Não obstante, o governo federal e o governo estadual da Bahia não mexeram um dedo sequer para impedir a realização do evento. Para a LCP, é um sinal de inércia injustificada, pois as respostas para as investigações estão claras. “Cadê o governo do oportunismo? Está investigando o quê? Todo mundo sabe quem são há mais de 500 anos! Mas aí já são ‘outros quinhentos’”, disse a Comissão Nacional do movimento. 

‘Valentes para matar, covardes para morrer’

Como resultado, os latifundiários puderam aproveitar a paz de Ilhéus para ensinar uns aos outros as melhores táticas de invadir áreas camponesas, incendiar e destruir itens de famílias pobres do campo e mesmo assassinar posseiros, indígenas e outras massas envolvidas na luta pela terra, classificadas pelos latifundiários como “terroristas” e “bandidos”. O deputado estadual Leandro de Jesus (PL-BA) aproveitou a plateia de celerados para apresentar o plano Alerta Rural, uma forma de mobilizar a “vizinhança” (latifundiários e paramilitares) em momentos de ocupação de terra, por WhatsApp e SMS, a partir de um aplicativo que inclui botão de pânico, geolocalização e um mapa de propriedades.

Nada disso assusta a LCP, calejada em embates com as hordas fascistas do movimento “Invasão Zero”. “Esses covardões são valentes para matar e covardes para morrer. Em vários dos nossos enfrentamentos, as massas organizadas os botaram para correr, como vocês tão bem têm mostrado em importantíssimas e corajosas reportagens”, comentou a Comissão Nacional do movimento, que adenda que, quando os paramilitares saem na pior, eles logo “cobram o apoio imediato das forças policiais do Estado, que nesse caso não falham nunca. Quando a coisa está feia para eles, é busca e apreensão, patrulhas fortemente armadas nas estradas, intimidação de massas, destruição de pertences do povo e tudo mais.”
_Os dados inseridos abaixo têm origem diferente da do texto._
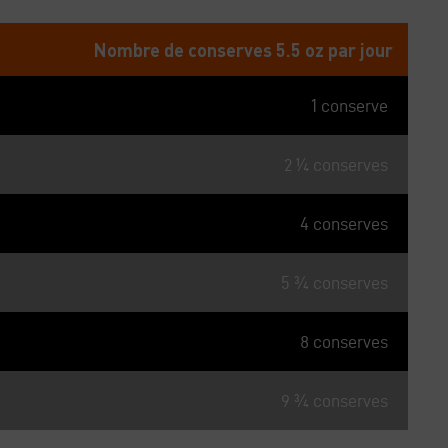
Nombre de conserves 5.5 oz par jour
1 conserve
2 ¼ conserves
4 conserves
5 ¾ conserves
8 conserves
9 ¾ conserves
Um desses casos ocorreu em 2024 em Barro Branco, Jaqueira (PE). O “Invasão Zero” mobilizou dezenas de pistoleiros e latifundiários para atacar com armas de fogo uma terra cultivada por famílias de camponeses posseiros. Os posseiros resistiram e os fascistas saíram em debandada, alguns deles feridos com arma de fogo. No evento em Ilhéus (BA), o coordenador geral do “Invasão Zero” em Pernambuco, que participou do ataque terrorista e ordenou agressões contra mulheres e crianças, relembrou o episódio, lamentando cabisbaixo que “sofreu um ferimento a bala”.

“O mais importante de tudo isso”, continua a LCP, em conclusão. “É que demonstra que, como não nos cansamos de afirmar, a luta pela terra no Brasil virou uma guerra, e a Revolução Agrária é a questão mais importante no momento para derrotar a extrema direita, toda a reação e o imperialismo. Que os verdadeiros democratas se juntem de armas e bagagens com os camponeses, indígenas e quilombolas para derrotá-los.”